— Text passage —
-=-=-=-=-
|ATHANASSIOU, CHRISTOS - University Of Thessaly|
Submitted to: Insects
Publication Type: Peer Reviewed Journal
Publication Acceptance Date: 2/4/2020
Publication Date: 3/1/2020
Citation: Athanassiou, C.G., Arthur, F.H. 2020. Cool down-warm up: Differential responses of stored product insects after gradual temperature changes. Insects. 11(3):158. https://doi.org/10.3390/insects11030158.
Interpretive Summary: Insects can develop a tolerance to cold temperatures and survive exposure if they have the opportunity to acclimate to the cold temperatures. There is interest in using cold temperatures to control stored product insects, but there is a need to determine low threshold temperatures that can be used in control strategies, and if pest species can acclimate to the threshold temperature. We conducted a study by setting a threshold temperature of 32°F, and determining if pre-or post acclimation to that temperature would lead to increased survival of adults of six stored product beetle species. For five of the six beetle species, acclimation had no effect on survival and the threshold temperature of 32°F was not low enough to kill the insects. The rice weevil was susceptible to the threshold temperature and mortality actually increased when beetles were allowed to acclimate. Results show that temperatures lower than 32°F must be used to control stored product beetles, and that acclimation may have little effect on eventual survival, except for the rice weevil, which is known to be a cold-tolerance species. Results also indicate that for optimal use of cold temperatures in control programs, specific time-temperature combinations may have to be developed for target pest species, due to the variability among species and life stages.
Technical Abstract: Insect survival after exposure to 0 °C for 7 days was examined in laboratory bioassays for control of adults of six major stored-product beetle species: Oryzaephilus surinamensis (L.), the sawtoothed grain beetle, Cryptolestes ferrugineus, (Stephens), the rusty grain beetle, Dermestes maculatus DeGeer), the hide beetle, Sitophilus oryzae (L.L), the rice weevil, Tribolium castaneum (Herbst), the red flour beetle, and T. confusum Jacquelin DuVal, the confused flour beetle. In this test there were four different acclimation treatments: insects that had been subjected to a pre-acclimation period to 0°C, a post-acclimation period, both a pre and post-acclimation period, and adults that were not acclimated. Insect survival for all species except S. oryzae was not affected by the exposure to 0°C, regardless of the acclimation scenario. In contrast, exposure to 0°C drastically reduced survival of S. oryzae. Moreover, adults that were exposed to the post-acclimation only scenario, and un-acclimated adults, had lower survival rates than those that had either exposed to pre-acclimation, or to both pre- and post-acclimation. Results show that acclimation played a limited role in adult survival of five of the six tested species, and that exposure of adults to 0°C for 7 d had no effect on survival of these species as well.
-=-=-=-=-
— Camera calibration data —
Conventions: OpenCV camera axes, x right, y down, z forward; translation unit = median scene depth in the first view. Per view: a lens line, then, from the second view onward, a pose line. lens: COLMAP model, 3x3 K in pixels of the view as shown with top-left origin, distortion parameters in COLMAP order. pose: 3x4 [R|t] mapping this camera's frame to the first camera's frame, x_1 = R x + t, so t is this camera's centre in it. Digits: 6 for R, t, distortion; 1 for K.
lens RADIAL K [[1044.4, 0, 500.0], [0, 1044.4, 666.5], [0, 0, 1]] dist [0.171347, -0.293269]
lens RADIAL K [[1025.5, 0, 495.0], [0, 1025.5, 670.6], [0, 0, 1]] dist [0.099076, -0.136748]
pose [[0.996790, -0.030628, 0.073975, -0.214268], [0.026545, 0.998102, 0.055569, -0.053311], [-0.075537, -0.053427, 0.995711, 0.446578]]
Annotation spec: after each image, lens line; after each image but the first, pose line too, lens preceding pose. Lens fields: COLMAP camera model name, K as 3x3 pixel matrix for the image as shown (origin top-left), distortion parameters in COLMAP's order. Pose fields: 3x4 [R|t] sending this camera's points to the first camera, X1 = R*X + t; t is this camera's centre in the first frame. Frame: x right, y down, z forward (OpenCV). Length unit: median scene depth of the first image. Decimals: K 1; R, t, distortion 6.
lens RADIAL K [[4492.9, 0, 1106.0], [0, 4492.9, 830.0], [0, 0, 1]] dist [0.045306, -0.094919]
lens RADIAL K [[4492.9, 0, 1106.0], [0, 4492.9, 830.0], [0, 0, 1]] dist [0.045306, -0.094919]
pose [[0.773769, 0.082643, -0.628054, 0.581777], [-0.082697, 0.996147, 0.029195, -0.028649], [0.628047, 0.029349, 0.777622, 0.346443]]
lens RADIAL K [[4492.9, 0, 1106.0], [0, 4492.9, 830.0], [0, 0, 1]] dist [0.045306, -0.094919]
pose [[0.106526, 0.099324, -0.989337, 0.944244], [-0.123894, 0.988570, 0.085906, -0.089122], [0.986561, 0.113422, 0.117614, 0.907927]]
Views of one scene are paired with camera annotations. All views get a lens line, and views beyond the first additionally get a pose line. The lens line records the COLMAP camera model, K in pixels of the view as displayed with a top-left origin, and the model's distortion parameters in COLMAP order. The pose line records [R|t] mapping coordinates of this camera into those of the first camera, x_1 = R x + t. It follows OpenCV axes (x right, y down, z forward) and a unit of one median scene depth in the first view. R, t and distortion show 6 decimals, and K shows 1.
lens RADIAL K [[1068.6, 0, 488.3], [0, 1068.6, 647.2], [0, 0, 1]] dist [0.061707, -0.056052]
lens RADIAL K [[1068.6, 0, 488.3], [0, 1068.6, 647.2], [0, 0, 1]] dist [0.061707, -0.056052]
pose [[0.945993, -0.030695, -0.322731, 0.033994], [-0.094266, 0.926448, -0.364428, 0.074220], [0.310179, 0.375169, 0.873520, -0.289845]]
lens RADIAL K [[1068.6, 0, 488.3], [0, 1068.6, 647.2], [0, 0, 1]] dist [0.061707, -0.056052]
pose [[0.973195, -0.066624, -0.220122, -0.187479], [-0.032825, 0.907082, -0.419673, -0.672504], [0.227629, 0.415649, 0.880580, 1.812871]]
-=-=-=-=-
— Aim of the exercise —
For how many days were the beetles exposed to 0 °C in the stored-product insect study? The rows can be ignored.

— Answer —
7 days.